── GIVEN INFORMATION

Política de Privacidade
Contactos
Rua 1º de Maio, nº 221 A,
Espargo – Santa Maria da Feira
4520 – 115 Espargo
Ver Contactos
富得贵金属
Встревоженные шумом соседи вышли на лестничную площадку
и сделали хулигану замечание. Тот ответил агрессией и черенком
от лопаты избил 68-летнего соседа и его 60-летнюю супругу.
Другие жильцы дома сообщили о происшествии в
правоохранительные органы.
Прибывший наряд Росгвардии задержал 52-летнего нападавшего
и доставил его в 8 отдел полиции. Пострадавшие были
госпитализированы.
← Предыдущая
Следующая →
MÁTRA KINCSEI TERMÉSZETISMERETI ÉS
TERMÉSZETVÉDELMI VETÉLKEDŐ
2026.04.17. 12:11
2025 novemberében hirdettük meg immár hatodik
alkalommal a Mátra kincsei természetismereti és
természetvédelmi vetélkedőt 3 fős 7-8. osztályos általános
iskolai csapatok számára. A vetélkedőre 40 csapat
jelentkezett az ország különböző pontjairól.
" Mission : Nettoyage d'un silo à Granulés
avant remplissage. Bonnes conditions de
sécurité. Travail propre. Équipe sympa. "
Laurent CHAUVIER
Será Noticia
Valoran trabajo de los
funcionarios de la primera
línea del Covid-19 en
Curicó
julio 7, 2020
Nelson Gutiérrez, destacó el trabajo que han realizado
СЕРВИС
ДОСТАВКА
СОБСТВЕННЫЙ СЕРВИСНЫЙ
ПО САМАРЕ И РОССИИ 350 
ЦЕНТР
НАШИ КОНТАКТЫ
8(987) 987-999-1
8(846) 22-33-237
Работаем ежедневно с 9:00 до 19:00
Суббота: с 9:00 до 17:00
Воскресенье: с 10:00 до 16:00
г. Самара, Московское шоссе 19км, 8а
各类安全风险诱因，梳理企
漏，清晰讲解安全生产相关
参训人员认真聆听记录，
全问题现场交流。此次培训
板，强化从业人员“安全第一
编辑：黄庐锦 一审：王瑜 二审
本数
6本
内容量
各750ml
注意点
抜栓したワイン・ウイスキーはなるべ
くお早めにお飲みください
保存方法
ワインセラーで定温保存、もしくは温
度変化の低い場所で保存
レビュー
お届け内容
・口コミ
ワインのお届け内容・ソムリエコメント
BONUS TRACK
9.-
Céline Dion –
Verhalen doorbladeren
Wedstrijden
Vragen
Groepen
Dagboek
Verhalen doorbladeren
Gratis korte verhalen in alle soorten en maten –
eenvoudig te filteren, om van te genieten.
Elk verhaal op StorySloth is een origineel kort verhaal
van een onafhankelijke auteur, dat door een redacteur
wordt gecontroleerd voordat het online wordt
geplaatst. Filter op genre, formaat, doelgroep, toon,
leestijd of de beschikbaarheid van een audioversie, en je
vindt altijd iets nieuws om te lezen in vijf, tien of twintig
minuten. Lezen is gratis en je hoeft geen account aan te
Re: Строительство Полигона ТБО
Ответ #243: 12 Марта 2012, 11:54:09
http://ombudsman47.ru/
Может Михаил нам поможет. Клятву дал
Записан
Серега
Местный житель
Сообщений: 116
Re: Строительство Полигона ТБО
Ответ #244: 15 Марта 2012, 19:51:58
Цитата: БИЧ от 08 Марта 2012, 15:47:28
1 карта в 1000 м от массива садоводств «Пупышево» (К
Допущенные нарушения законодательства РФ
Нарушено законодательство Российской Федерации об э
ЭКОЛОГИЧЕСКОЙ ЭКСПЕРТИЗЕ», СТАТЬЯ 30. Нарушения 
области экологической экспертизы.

────

Switch "Verhalen doorbladeren" to "Verhalen ontdekken" wherever it occurs in the entries, and leave the rest of the lines unchanged.

Política de Privacidade
Contactos
Rua 1º de Maio, nº 221 A,
Espargo – Santa Maria da Feira
4520 – 115 Espargo
Ver Contactos
富得贵金属
Встревоженные шумом соседи вышли на лестничную площадку
и сделали хулигану замечание. Тот ответил агрессией и черенком
от лопаты избил 68-летнего соседа и его 60-летнюю супругу.
Другие жильцы дома сообщили о происшествии в
правоохранительные органы.
Прибывший наряд Росгвардии задержал 52-летнего нападавшего
и доставил его в 8 отдел полиции. Пострадавшие были
госпитализированы.
← Предыдущая
Следующая →
MÁTRA KINCSEI TERMÉSZETISMERETI ÉS
TERMÉSZETVÉDELMI VETÉLKEDŐ
2026.04.17. 12:11
2025 novemberében hirdettük meg immár hatodik
alkalommal a Mátra kincsei természetismereti és
természetvédelmi vetélkedőt 3 fős 7-8. osztályos általános
iskolai csapatok számára. A vetélkedőre 40 csapat
jelentkezett az ország különböző pontjairól.
" Mission : Nettoyage d'un silo à Granulés
avant remplissage. Bonnes conditions de
sécurité. Travail propre. Équipe sympa. "
Laurent CHAUVIER
Será Noticia
Valoran trabajo de los
funcionarios de la primera
línea del Covid-19 en
Curicó
julio 7, 2020
Nelson Gutiérrez, destacó el trabajo que han realizado
СЕРВИС
ДОСТАВКА
СОБСТВЕННЫЙ СЕРВИСНЫЙ
ПО САМАРЕ И РОССИИ 350 
ЦЕНТР
НАШИ КОНТАКТЫ
8(987) 987-999-1
8(846) 22-33-237
Работаем ежедневно с 9:00 до 19:00
Суббота: с 9:00 до 17:00
Воскресенье: с 10:00 до 16:00
г. Самара, Московское шоссе 19км, 8а
各类安全风险诱因，梳理企
漏，清晰讲解安全生产相关
参训人员认真聆听记录，
全问题现场交流。此次培训
板，强化从业人员“安全第一
编辑：黄庐锦 一审：王瑜 二审
本数
6本
内容量
各750ml
注意点
抜栓したワイン・ウイスキーはなるべ
くお早めにお飲みください
保存方法
ワインセラーで定温保存、もしくは温
度変化の低い場所で保存
レビュー
お届け内容
・口コミ
ワインのお届け内容・ソムリエコメント
BONUS TRACK
9.-
Céline Dion –
Verhalen ontdekken
Wedstrijden
Vragen
Groepen
Dagboek
Verhalen ontdekken
Gratis korte verhalen in alle soorten en maten –
eenvoudig te filteren, om van te genieten.
Elk verhaal op StorySloth is een origineel kort verhaal
van een onafhankelijke auteur, dat door een redacteur
wordt gecontroleerd voordat het online wordt
geplaatst. Filter op genre, formaat, doelgroep, toon,
leestijd of de beschikbaarheid van een audioversie, en je
vindt altijd iets nieuws om te lezen in vijf, tien of twintig
minuten. Lezen is gratis en je hoeft geen account aan te
Re: Строительство Полигона ТБО
Ответ #243: 12 Марта 2012, 11:54:09
http://ombudsman47.ru/
Может Михаил нам поможет. Клятву дал
Записан
Серега
Местный житель
Сообщений: 116
Re: Строительство Полигона ТБО
Ответ #244: 15 Марта 2012, 19:51:58
Цитата: БИЧ от 08 Марта 2012, 15:47:28
1 карта в 1000 м от массива садоводств «Пупышево» (К
Допущенные нарушения законодательства РФ
Нарушено законодательство Российской Федерации об э
ЭКОЛОГИЧЕСКОЙ ЭКСПЕРТИЗЕ», СТАТЬЯ 30. Нарушения 
области экологической экспертизы.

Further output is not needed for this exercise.